Exercise instructions:
Reproduce word for word the records below, starting with the line that contains "Timeseries 36656" and continuing through the end of the records. Leave the pictures out of your answer.

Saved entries
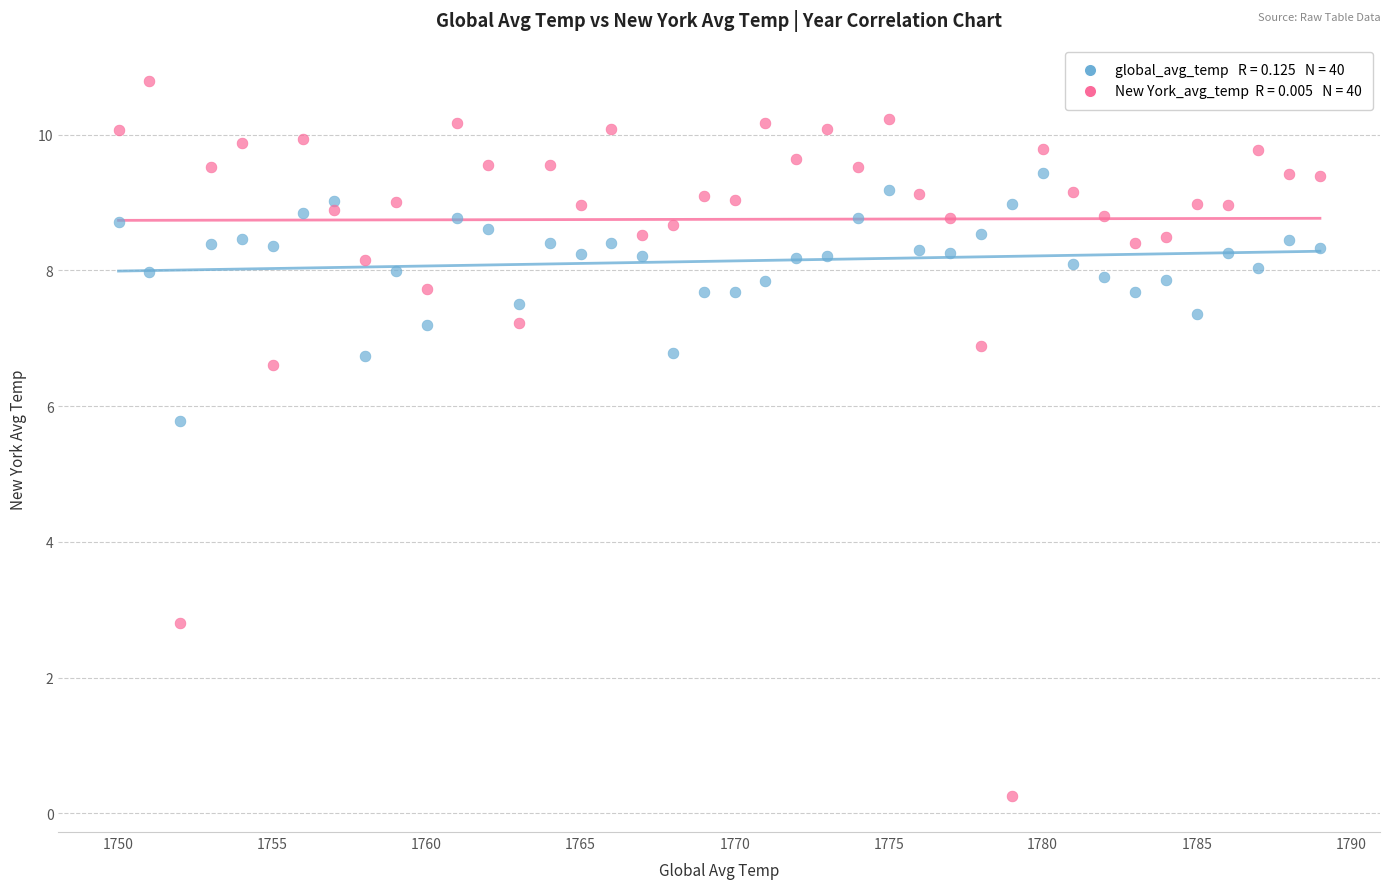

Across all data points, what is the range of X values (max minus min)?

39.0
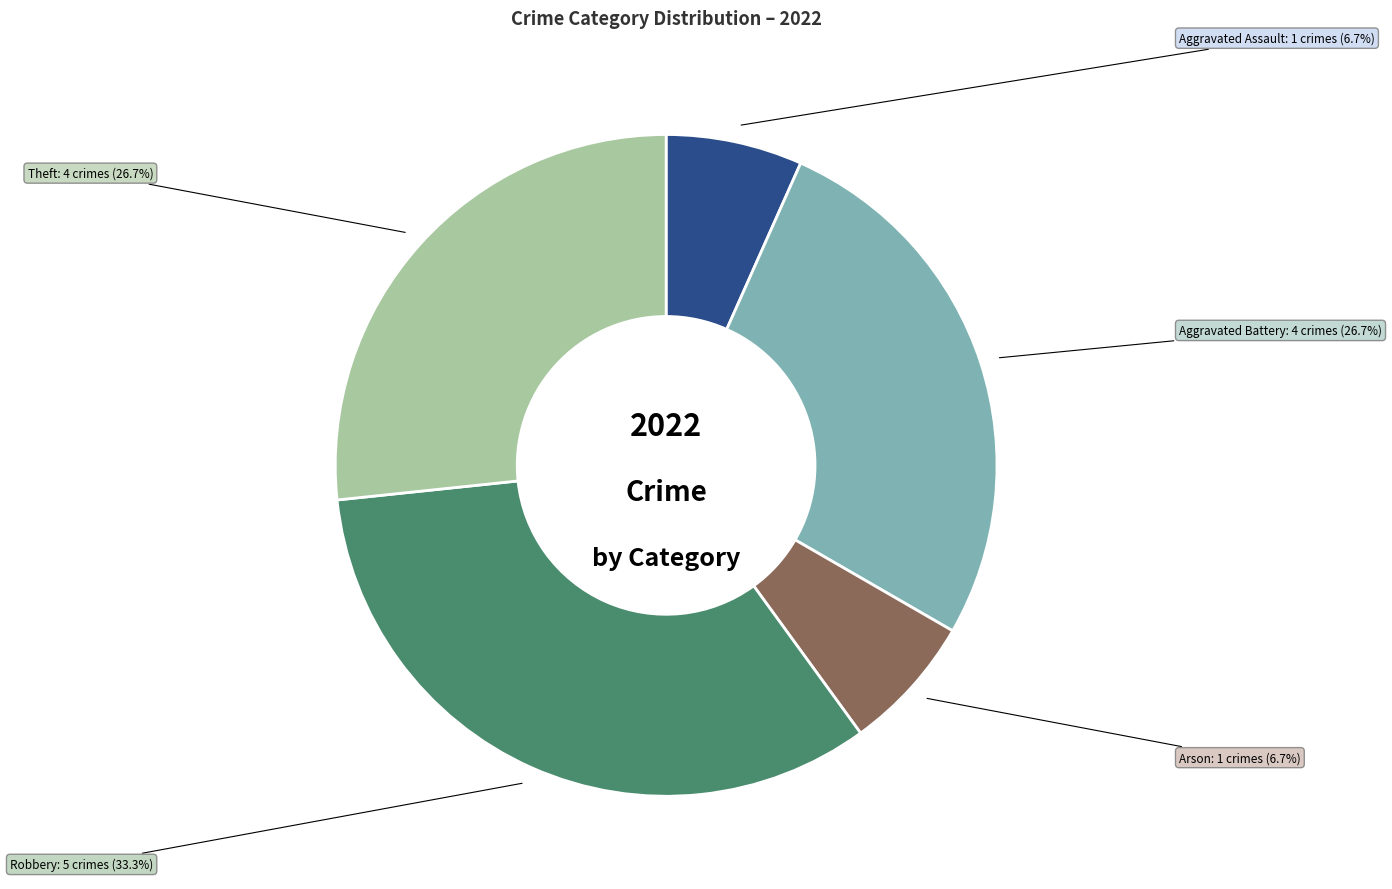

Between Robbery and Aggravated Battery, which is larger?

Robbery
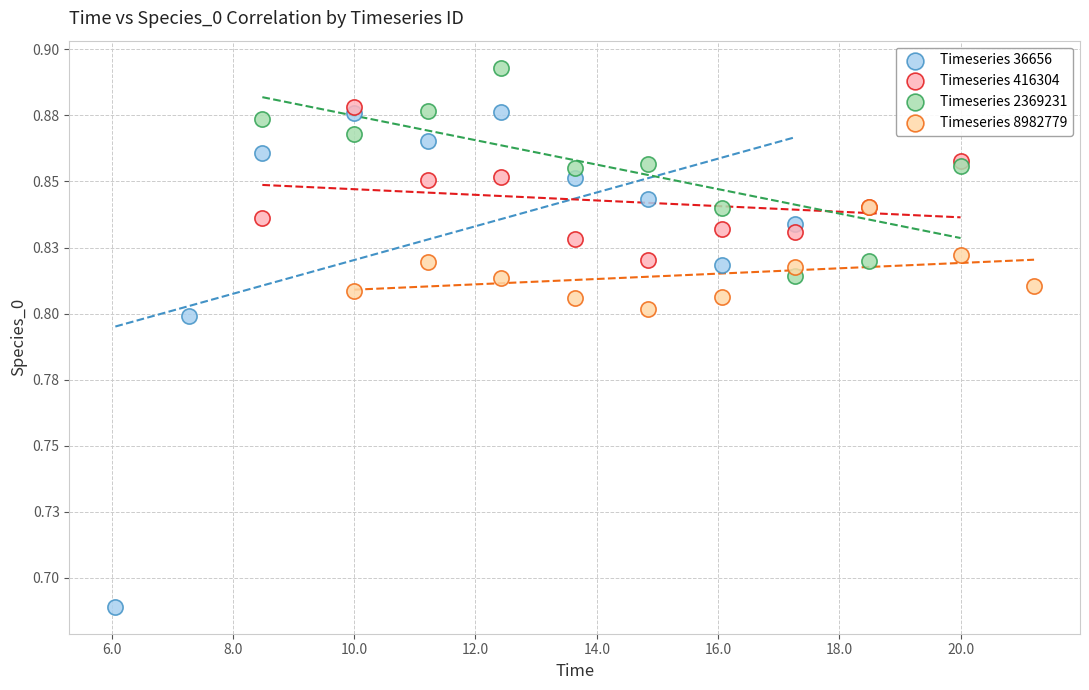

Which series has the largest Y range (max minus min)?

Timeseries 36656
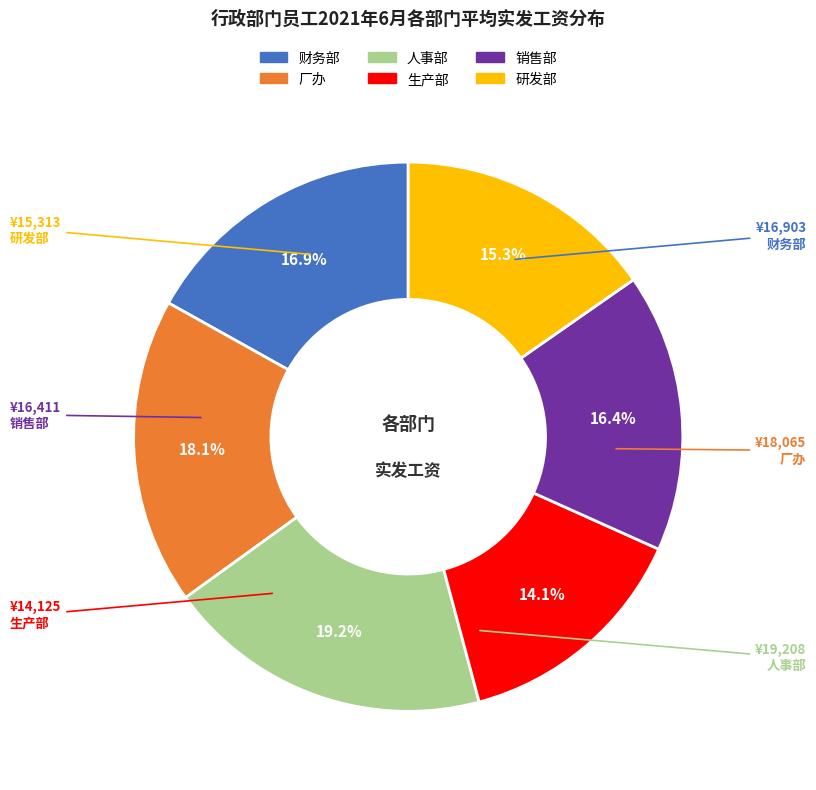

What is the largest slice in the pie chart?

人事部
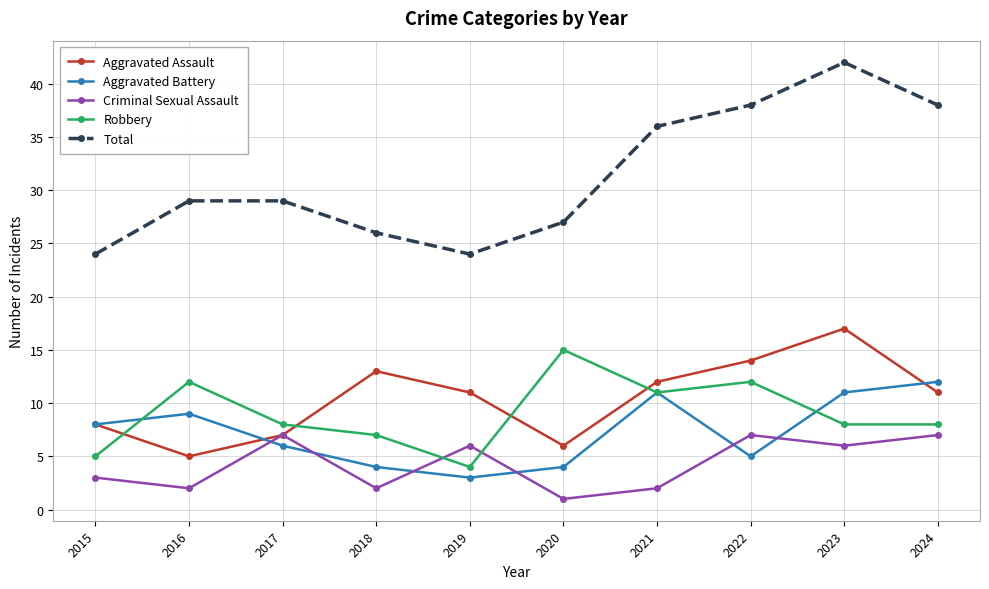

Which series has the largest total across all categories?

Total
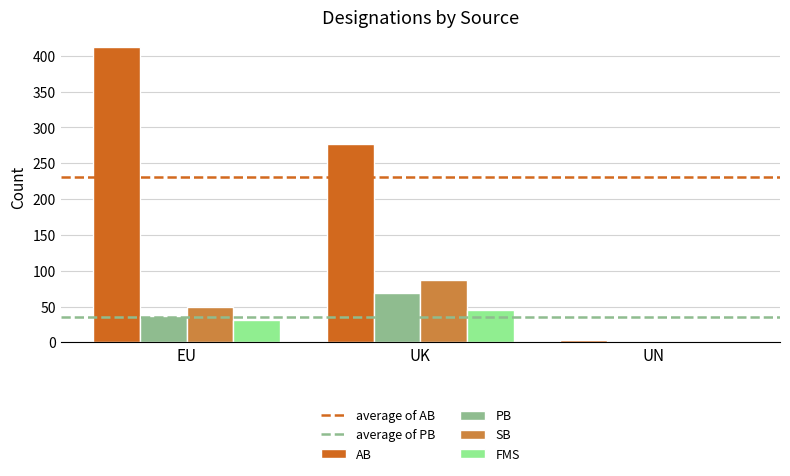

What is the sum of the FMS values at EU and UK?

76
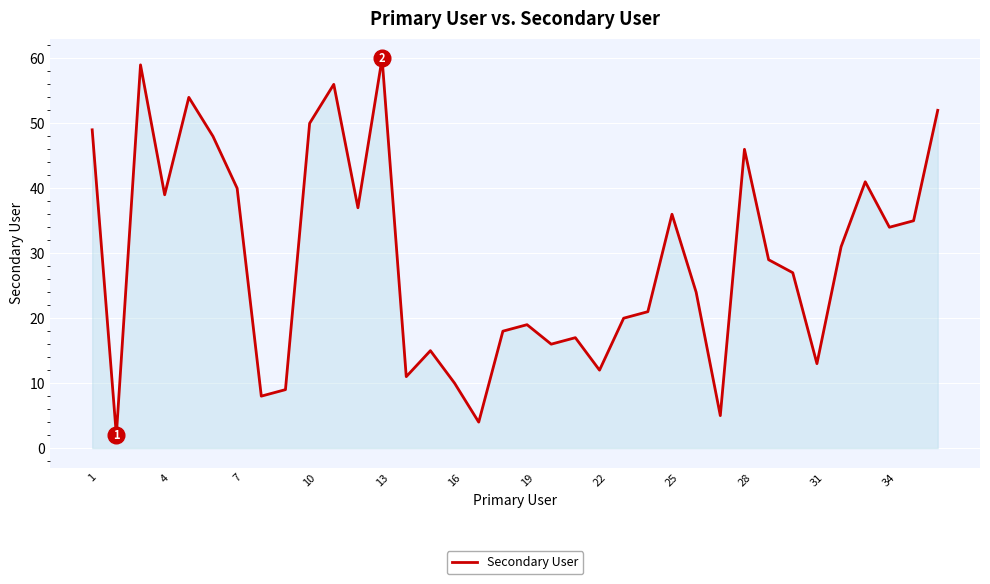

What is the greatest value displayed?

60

Result:
Timeseries 36656

What is the largest slice in the pie chart?

人事部

Which series has the largest total across all categories?

Total

What is the sum of the FMS values at EU and UK?

76

What is the greatest value displayed?

60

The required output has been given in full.